Tuesday, September 14, 2010

Lengthening Shadows

Sitting in my rocking chair looking out the front windows, I notice the maple across the street is beginning to turn. Before long it will be orangy-yellow. The tall walnut beside our house will be pure gold, towering over our roof. A jewel-toned tapestry is what the oak will remind me of and the half dozen crepe myrtles will turn peachy-red. And then every single leaf will fall to the ground. Every one. Hard to imagine.
When we lived in Jacksonville, Florida folks took their vacations in the fall to go to Tennessee and "see the leaves turn". Since I'd grown up in Tennessee, I thought that was funny. Until I spent a couple falls in Florida. Then I found myself seeking out roads lined with sumac - basically a spindly weed, but which turns scarlet red in the fall. That was the height of my autumnal glory for a few years.
I love summer, but when the leaves begin to look tired and the flowers struggle to appear happy, I'm ready for everything to have a rest. For the trees to go out in a blaze of glory. For the zinnas and begonias to be put out of their leggy misery. For the sky to deepen to match the deep blue of September's birth stone. All signs it is time to say goodbye to summer.
Sometimes in the early darkening of the afternoons, I remember those days when I gathered my little ones inside as the leaves fell. Remember the laughter and red cheeks around the table, eager to share supper with mom and dad, brother and sister. Tales of their days at school or play winding down in cozy beds sheltered from brisk winds.
Lengthening shadows seem to lengthen my memories.


Marti Pieper said...

During my Ohio childhood, autumn meant glorious colors, pumpkins on the vine, and the first chill in the air. Here in Orlando, autumn's acquired a new identity. If I don't perspire when I take my morning prayerwalk, it's on the way. A little less heat and humidity, a little more comfort. It's coming.

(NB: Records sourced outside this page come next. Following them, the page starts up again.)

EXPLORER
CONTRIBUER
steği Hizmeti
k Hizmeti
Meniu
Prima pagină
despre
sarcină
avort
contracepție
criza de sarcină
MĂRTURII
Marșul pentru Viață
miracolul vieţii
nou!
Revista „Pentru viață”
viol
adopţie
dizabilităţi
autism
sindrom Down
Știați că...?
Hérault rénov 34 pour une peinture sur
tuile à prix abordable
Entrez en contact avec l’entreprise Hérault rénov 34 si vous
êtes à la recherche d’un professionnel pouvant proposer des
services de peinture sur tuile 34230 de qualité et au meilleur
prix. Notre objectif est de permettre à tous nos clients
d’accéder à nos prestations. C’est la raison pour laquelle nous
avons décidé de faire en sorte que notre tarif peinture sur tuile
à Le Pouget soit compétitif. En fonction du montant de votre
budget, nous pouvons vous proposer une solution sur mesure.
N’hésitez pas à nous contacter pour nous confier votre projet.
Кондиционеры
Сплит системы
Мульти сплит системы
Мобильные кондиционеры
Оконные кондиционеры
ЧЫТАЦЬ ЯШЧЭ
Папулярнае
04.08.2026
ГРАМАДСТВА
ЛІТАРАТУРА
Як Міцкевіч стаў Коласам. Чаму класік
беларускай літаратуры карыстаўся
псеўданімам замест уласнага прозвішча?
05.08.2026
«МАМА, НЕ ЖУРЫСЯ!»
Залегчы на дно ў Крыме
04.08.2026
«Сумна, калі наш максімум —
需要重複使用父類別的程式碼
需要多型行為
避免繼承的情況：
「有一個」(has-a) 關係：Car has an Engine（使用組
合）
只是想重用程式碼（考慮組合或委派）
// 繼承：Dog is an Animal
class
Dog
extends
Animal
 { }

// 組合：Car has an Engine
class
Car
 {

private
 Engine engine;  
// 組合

The shadows only seem a tad shorter--but I agree: fall's on its way. And it leaves me smiling as much as the memories.

Kay Dew Shostak said...

Yeah, we lived in Tampa and there wasn't even the red sumac to hunt down for fall color. We moved from there to Chicago and got the whole frost on the pumpkin experience. And glad you're smiling, but then you're real good at that!